Return each line of the records that contains the word "Ferroli". Matching is case-sensitive.

Records taken from a dataset:

########################################

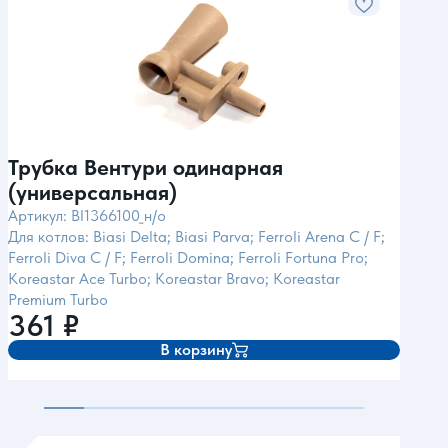
Трубка Вентури одинарная
Тру
(универсальная)
(ун
Артикул: BI1366100_н/о
Арти
Для котлов: Biasi Delta; Biasi Parva; Ferroli Arena C / F;
Для 
Ferroli Diva C / F; Ferroli Domina; Ferroli Fortuna Pro;
Loga
Koreastar Ace Turbo; Koreastar Bravo; Koreastar
Vito
Premium Turbo
361
₽
37
В корзину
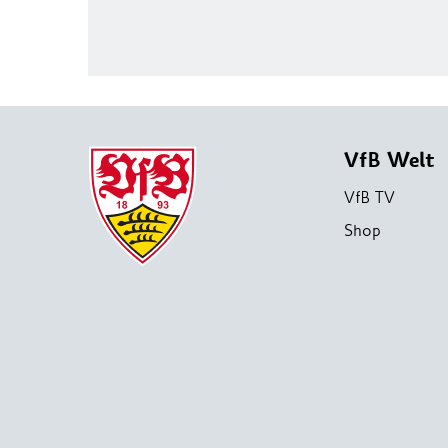
VfB Welt
VfB TV
Shop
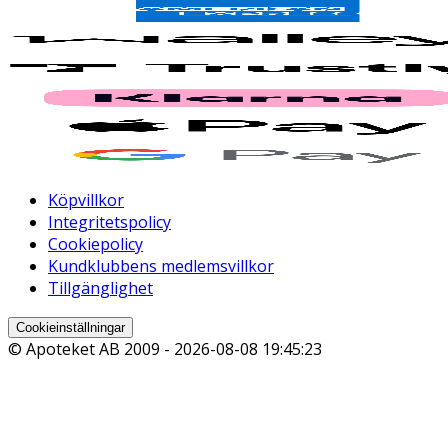
Köpvillkor
Integritetspolicy
Cookiepolicy
Kundklubbens medlemsvillkor
Tillgänglighet
Cookieinställningar
© Apoteket AB 2009 -
2026-08-08 19:45:23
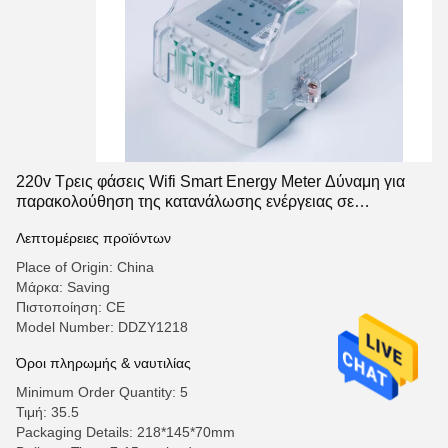
220v Τρεις φάσεις Wifi Smart Energy Meter Δύναμη για
παρακολούθηση της κατανάλωσης ενέργειας σε
πραγματικό χρόνο
Λεπτομέρειες προϊόντων
Place of Origin: China
Μάρκα: Saving
Πιστοποίηση: CE
Model Number: DDZY1218
Όροι πληρωμής & ναυτιλίας
Minimum Order Quantity: 5
Τιμή: 35.5
Packaging Details: 218*145*70mm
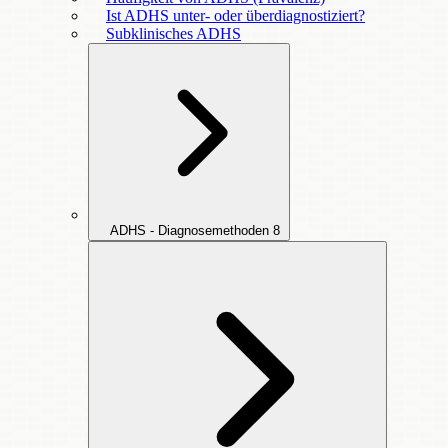
Ist ADHS unter- oder überdiagnostiziert?
Subklinisches ADHS
ADHS - Diagnosemethoden
8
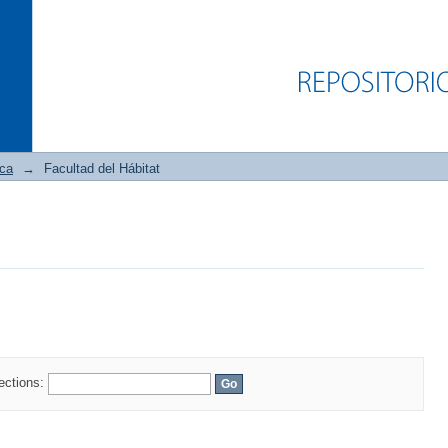
ica
→
Facultad del Hábitat
lections:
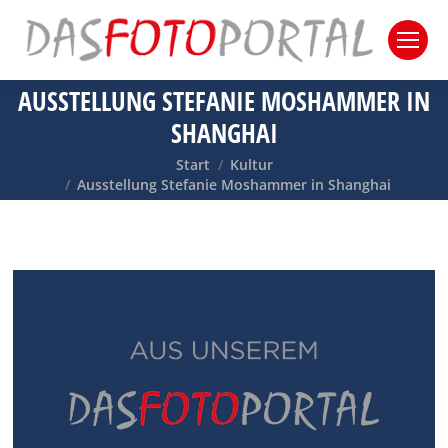
AUSSTELLUNG STEFANIE MOSHAMMER IN
SHANGHAI
Sie befinden sich hier:
Start
Kultur
Ausstellung Stefanie Moshammer in Shanghai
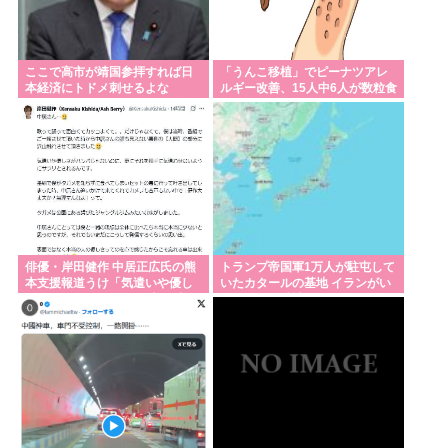
ここで高市が靖国参拝すれば日
「うんこ移植」でピーナツアレ
本経済にトドメ刺せるよな
ルギー改善、15人中6人が数粒食
べられるように
俳優・岸田健作 中居正広氏の熊
トランプ帝国軍1万人が駐屯して
本支援報道うけ「気遣いや優し
いたカタールの基地 イランがい
さがハンパじゃない」 中居氏と
とも簡単に破壊
の思い出を回顧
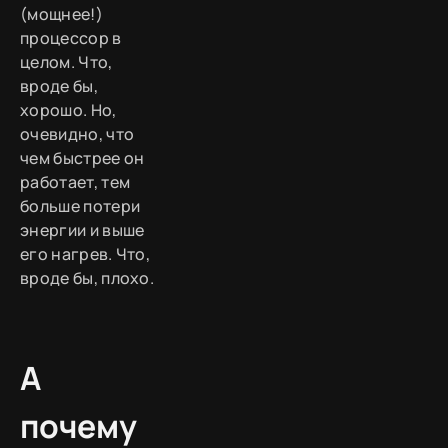
(мощнее!)
процессор в
целом. Что,
вроде бы,
хорошо. Но,
очевидно, что
чем быстрее он
работает, тем
больше потери
энергии и выше
его нагрев. Что,
вроде бы, плохо.
А
почему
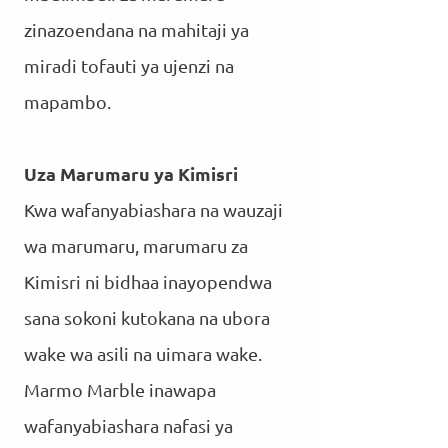
zinazoendana na mahitaji ya
miradi tofauti ya ujenzi na
mapambo.
Uza Marumaru ya Kimisri
Kwa wafanyabiashara na wauzaji
wa marumaru, marumaru za
Kimisri ni bidhaa inayopendwa
sana sokoni kutokana na ubora
wake wa asili na uimara wake.
Marmo Marble inawapa
wafanyabiashara nafasi ya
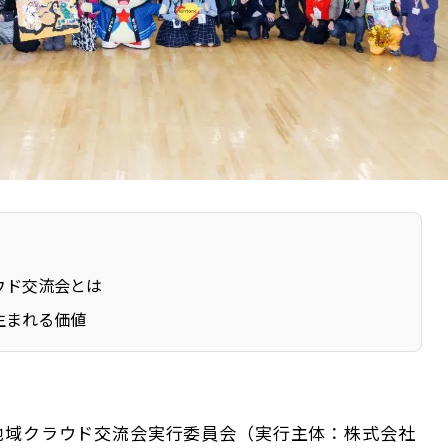
ウド交流会とは
生まれる価値
地域クラウド交流会実行委員会（実行主体：株式会社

########################################

SOLVED PROBLEM:
Для котлов: Biasi Delta; Biasi Parva; Ferroli Arena C / F;
Ferroli Diva C / F; Ferroli Domina; Ferroli Fortuna Pro;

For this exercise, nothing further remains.